The visual art piece was inspired by a Grade 12 Global Issues project created by students Denaya Anderson and Brielle Piett.

Our Missing and Murdered Indigenous Women + Girls.pdf

Denaya and Brielle suggested several ways to address the issue: educating youth on the serious issues that Indigenous women and men face; offering community support by spreading awareness and creating safer environments for women, girls and 2S+ people; and sharing the idea that we all have a voice and can start conversations about the issue. 

As part of an action plan for their project, the students were specifically looking at ways to spread awareness and honour those who were lost. 

Their teacher, Lisete Costa, saw an opportunity to pair the two students up with students in her Grade 12 class on Current Topics in First Nations, Métis and Inuit Studies. The latter group of students were also looking for hands-on group action projects.

“This topic has always been important to me, we’ve done the Red Dress project year after year,” said Ms. Costa. 

Every year, Ms. Costa’s students create a Red Dress visual arts piece in the tradition of artist Jaime Black’s REDress Project. Black’s 2010 visual art project, meant to address and bring attention to the MMIWG2S+ issue, has taken on a life of its own over the years.

“Typically what we do is we honour the life of a stolen sister by doing a biography, a timeline of their disappearance and presenting the information on a red dress,” Ms. Costa said. 

To further discuss the issue, Ms. Costa asked MLA Nahanni Fontaine to come to the school to speak to students on June 13.

“She explained where the issue stems from and why it continues…she was very empowering in talking to our young women and men about the need for action, understanding, respect, safety and an end to violence and discrimination towards IWG2S+,” Ms. Costa said.

Honouring the lost

Given the short time frame before the end of the year, students and staff decided on a red-ribbon message on the school’s exterior fence.

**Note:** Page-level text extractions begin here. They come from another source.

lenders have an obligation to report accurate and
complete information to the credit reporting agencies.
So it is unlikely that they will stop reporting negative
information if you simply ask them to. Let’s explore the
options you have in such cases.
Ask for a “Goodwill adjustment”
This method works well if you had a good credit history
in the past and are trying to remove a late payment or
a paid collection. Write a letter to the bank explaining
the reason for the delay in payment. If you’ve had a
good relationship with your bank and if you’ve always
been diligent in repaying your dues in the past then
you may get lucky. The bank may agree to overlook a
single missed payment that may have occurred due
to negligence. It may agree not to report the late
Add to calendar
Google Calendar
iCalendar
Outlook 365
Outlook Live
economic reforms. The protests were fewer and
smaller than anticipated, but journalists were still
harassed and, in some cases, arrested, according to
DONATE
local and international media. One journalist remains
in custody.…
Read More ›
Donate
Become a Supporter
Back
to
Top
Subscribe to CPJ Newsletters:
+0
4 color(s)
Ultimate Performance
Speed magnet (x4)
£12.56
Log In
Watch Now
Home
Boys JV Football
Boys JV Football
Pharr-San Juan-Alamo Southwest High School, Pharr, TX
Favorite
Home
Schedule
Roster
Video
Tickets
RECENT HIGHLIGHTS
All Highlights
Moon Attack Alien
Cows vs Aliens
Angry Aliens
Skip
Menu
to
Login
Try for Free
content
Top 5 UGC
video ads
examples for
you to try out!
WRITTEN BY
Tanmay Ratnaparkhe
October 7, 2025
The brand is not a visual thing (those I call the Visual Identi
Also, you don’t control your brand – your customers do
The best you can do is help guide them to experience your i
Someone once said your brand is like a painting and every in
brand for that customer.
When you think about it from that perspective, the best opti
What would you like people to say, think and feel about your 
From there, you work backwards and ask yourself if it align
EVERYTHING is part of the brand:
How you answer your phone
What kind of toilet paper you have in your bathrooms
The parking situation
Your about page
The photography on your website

Students and staff only had a week to cut ribbons and mount the sign on Raleigh Street; the Elmwood math department was consulted to help with the design and layout of the large visual art piece.

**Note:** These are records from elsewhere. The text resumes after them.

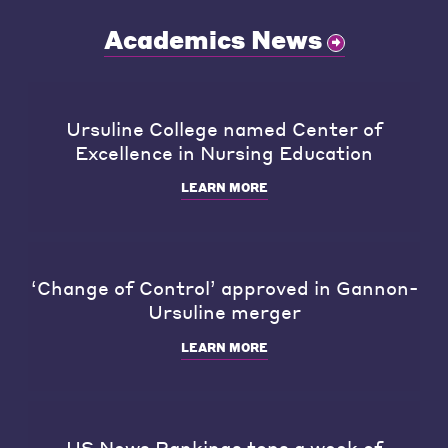
Academics News
Ursuline College named Center of
Excellence in Nursing Education
LEARN MORE
‘Change of Control’ approved in Gannon-
Ursuline merger
LEARN MORE
US News Rankings tops a week of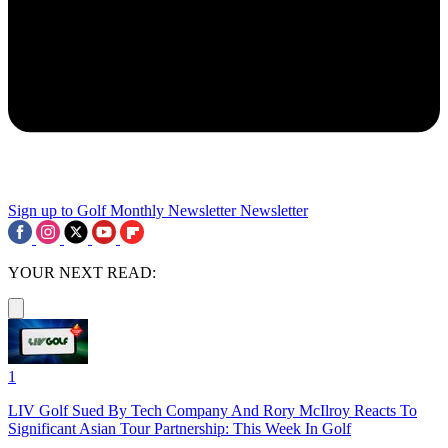
Sign up to Golf Monthly Newsletter
Newsletter
YOUR NEXT READ:
1
LIV Golf Sued By Tech Company And Rory McIlroy Reacts To
Significant Asian Tour Partnership: This Week In Golf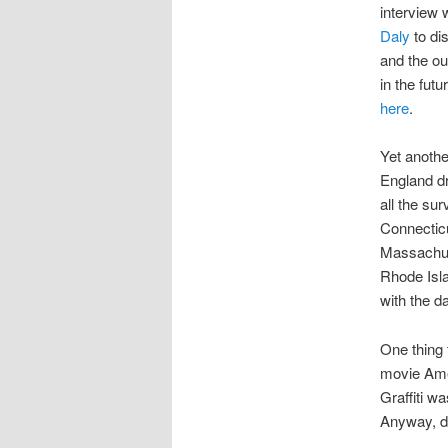
interview w
Daly
to di
and the out
in the futu
here
.
Yet anothe
England dri
all the sur
Connectic
Massachus
Rhode Isl
with the d
One thing 
movie Amer
Graffiti wa
Anyway, de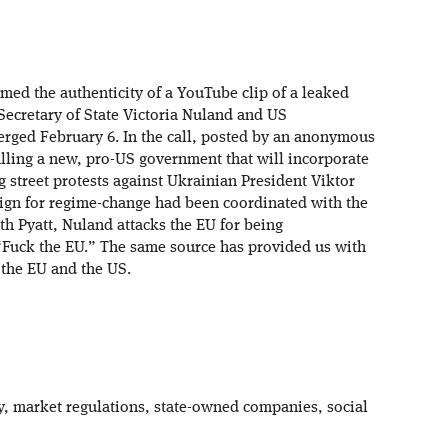
rmed the authenticity of a YouTube clip of a leaked
ecretary of State Victoria Nuland and US
rged February 6. In the call, posted by an anonymous
alling a new, pro-US government that will incorporate
g street protests against Ukrainian President Viktor
gn for regime-change had been coordinated with the
h Pyatt, Nuland attacks the EU for being
, “Fuck the EU.” The same source has provided us with
 the EU and the US.
y, market regulations, state-owned companies, social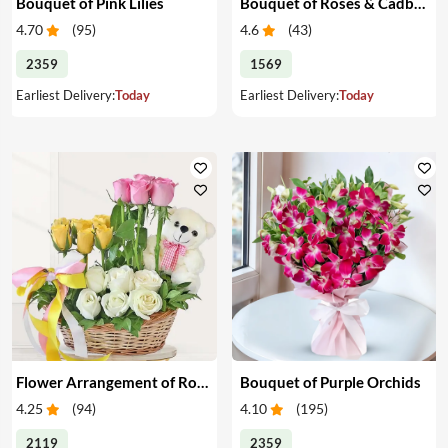
Bouquet of Pink Lilies
Bouquet of Roses & Cadbury Celebration
4.70
(
95
)
4.6
(
43
)
2359
1569
Earliest Delivery:
Today
Earliest Delivery:
Today
Flower Arrangement of Roses & Teddy
Bouquet of Purple Orchids
4.25
(
94
)
4.10
(
195
)
2119
2359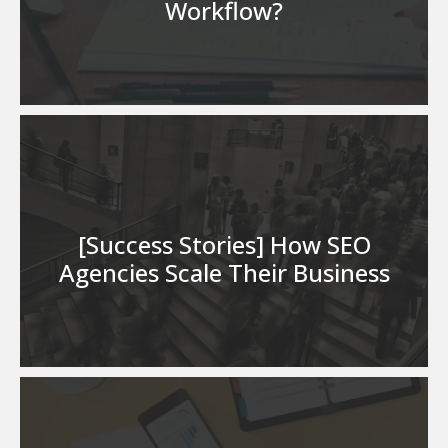
Workflow?
[Success Stories] How SEO
Agencies Scale Their Business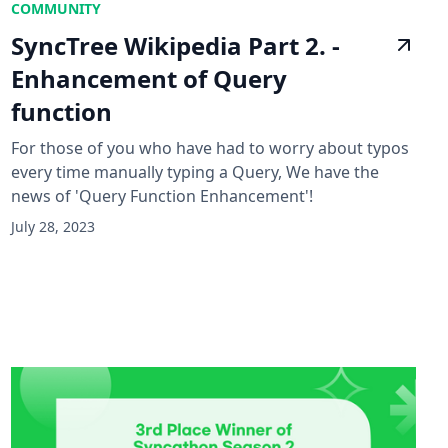
COMMUNITY
SyncTree Wikipedia Part 2. -
Enhancement of Query
function
For those of you who have had to worry about typos
every time manually typing a Query, We have the
news of 'Query Function Enhancement'!
July 28, 2023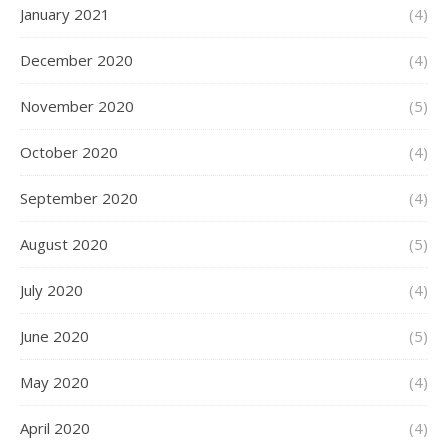
January 2021
(4)
December 2020
(4)
November 2020
(5)
October 2020
(4)
September 2020
(4)
August 2020
(5)
July 2020
(4)
June 2020
(5)
May 2020
(4)
April 2020
(4)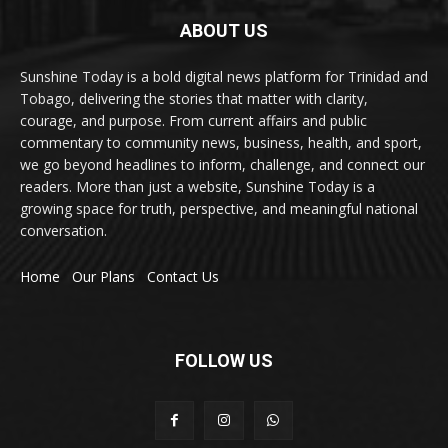
ABOUT US
Sunshine Today is a bold digital news platform for Trinidad and
Tobago, delivering the stories that matter with clarity,
courage, and purpose. From current affairs and public
commentary to community news, business, health, and sport,
we go beyond headlines to inform, challenge, and connect our
readers. More than just a website, Sunshine Today is a
growing space for truth, perspective, and meaningful national
conversation.
Home
Our Plans
Contact Us
FOLLOW US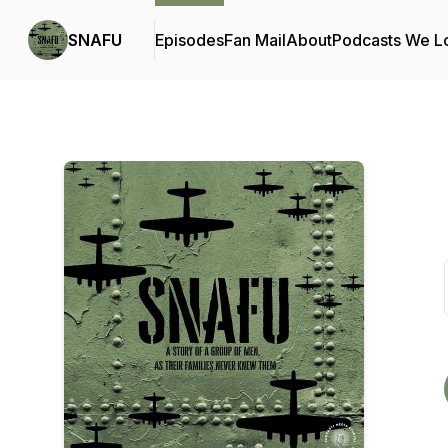
SNAFU
Episodes
Fan Mail
About
Podcasts We L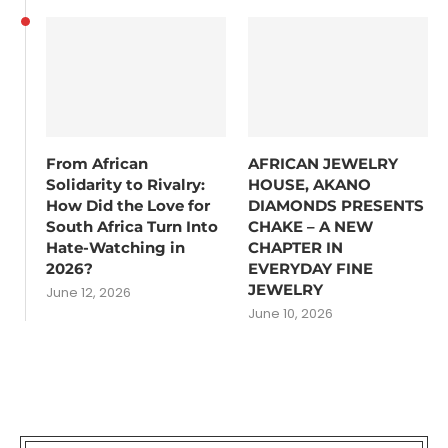
From African
AFRICAN JEWELRY
Solidarity to Rivalry:
HOUSE, AKANO
How Did the Love for
DIAMONDS PRESENTS
South Africa Turn Into
CHAKE – A NEW
Hate-Watching in
CHAPTER IN
2026?
EVERYDAY FINE
JEWELRY
June 12, 2026
June 10, 2026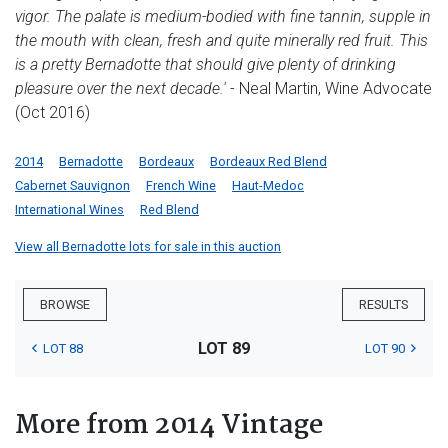
vigor. The palate is medium-bodied with fine tannin, supple in
the mouth with clean, fresh and quite minerally red fruit. This
is a pretty Bernadotte that should give plenty of drinking
pleasure over the next decade.'
- Neal Martin, Wine Advocate
(Oct 2016)
2014
Bernadotte
Bordeaux
Bordeaux Red Blend
Cabernet Sauvignon
French Wine
Haut-Medoc
International Wines
Red Blend
View all Bernadotte lots for sale in this auction
BROWSE
RESULTS
LOT 89
LOT 88
LOT 90
More from 2014 Vintage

“We went to our math department for some help and to give their feedback, so it was a nice collaboration between the different departments,” Ms. Costa said. “Our math teacher, Brooke Pisa and three of her Grade 9 students took it upon themselves to go out to the fence and create a blueprint for us, which they pixelated on graph paper.”

Ms. Costa added that Denaya in particular championed the project.

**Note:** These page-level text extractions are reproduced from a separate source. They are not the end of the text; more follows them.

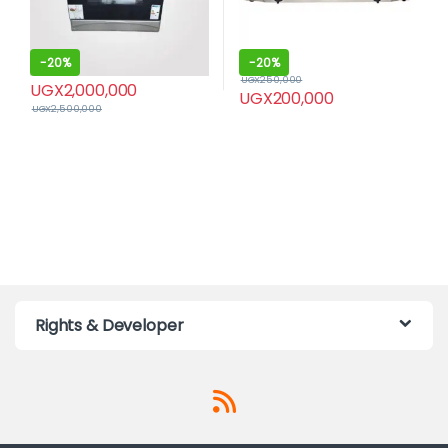
-
20%
-
20%
UGX
250,000
UGX
2,000,000
UGX
200,000
UGX
2,500,000
Rights & Developer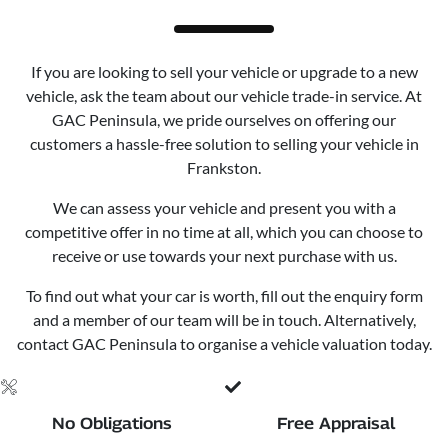
If you are looking to sell your vehicle or upgrade to a new
vehicle, ask the team about our vehicle trade-in service. At
GAC Peninsula, we pride ourselves on offering our
customers a hassle-free solution to selling your vehicle in
Frankston.
We can assess your vehicle and present you with a
competitive offer in no time at all, which you can choose to
receive or use towards your next purchase with us.
To find out what your car is worth, fill out the enquiry form
and a member of our team will be in touch. Alternatively,
contact GAC Peninsula to organise a vehicle valuation today.
No Obligations
Free Appraisal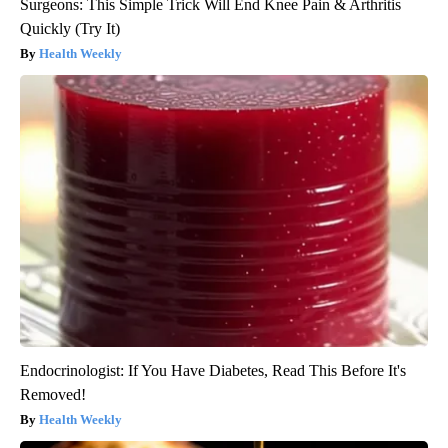
Surgeons: This Simple Trick Will End Knee Pain & Arthritis
Quickly (Try It)
Health Weekly
Endocrinologist: If You Have Diabetes, Read This Before It's
Removed!
Health Weekly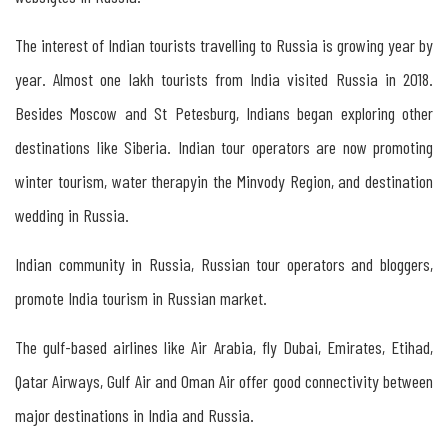
Kerala
The interest of Indian tourists travelling to Russia is growing year by
&
year. Almost one lakh tourists from India visited Russia in 2018.
Russia
Besides Moscow and St Petesburg, Indians began exploring other
destinations like Siberia. Indian tour operators are now promoting
The
winter tourism, water therapyin the Minvody Region, and destination
Importance
wedding in Russia.
of
Organising
Indian community in Russia, Russian tour operators and bloggers,
Indo-
promote India tourism in Russian market.
Russian
The gulf-based airlines like Air Arabia, fly Dubai, Emirates, Etihad,
Travel
Qatar Airways, Gulf Air and Oman Air offer good connectivity between
Mart
major destinations in India and Russia.
in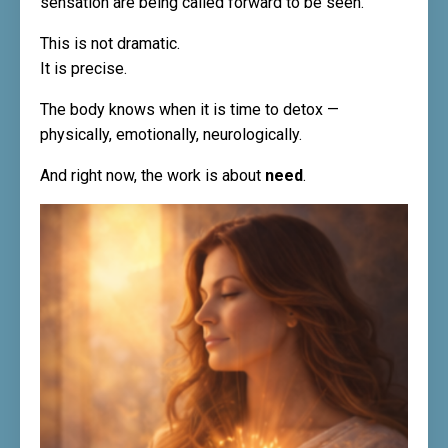
sensation are being called forward to be seen.
This is not dramatic.
It is precise.
The body knows when it is time to detox —
physically, emotionally, neurologically.
And right now, the work is about
need
.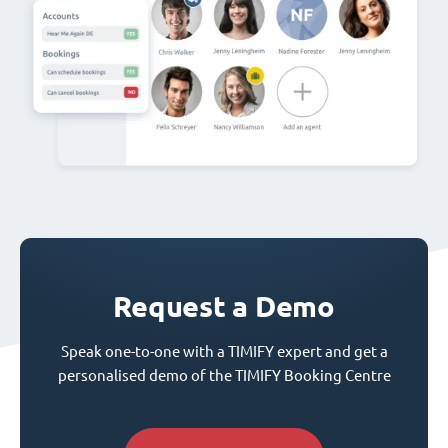
Request a Demo
Speak one-to-one with a TIMIFY expert and get a
personalised demo of the TIMIFY Booking Centre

“With this being an action project, I was really impressed how Denaya led students and did that outreach to younger students, spreading the word and really trying to get people involved, excited and helping,” Ms. Costa said. “It blew my mind at what she was capable of doing.”

Under the tight timeline, completing the art installation was difficult, but students pulled together.

“There was a lot of problem solving, a lot of team work and role-modelling from my Grade 12 students,” Ms. Costa said. 


Grade 12 student Jean-Paul Murhabazi was among the group of students who worked in the June heat to ensure the sign was completed.

“In order to protect those who are still with us, everybody needs to know this is happening,” said Jean-Paul, who came to Canada a year ago from the Democratic Republic of the Congo.

While the federal government announced an independent National Inquiry into Missing and Murdered Indigenous Women and Girls in 2015, many feel that not enough progress has been made following the national inquiry’s final report. The RCMP, which provides policing to many Indigenous communities, still does not collect data specifically about violence against Indigenous people; and many incidents still go unreported due to ongoing systemic issues.

“I’d like to think that when people in the community see our sign, they will start discussing the issue, paying attention to the lack of progress made from the inquiry and the calls to justice, start listening to what has happened in our communities and discovering the truth about this issue,” Ms. Costa said.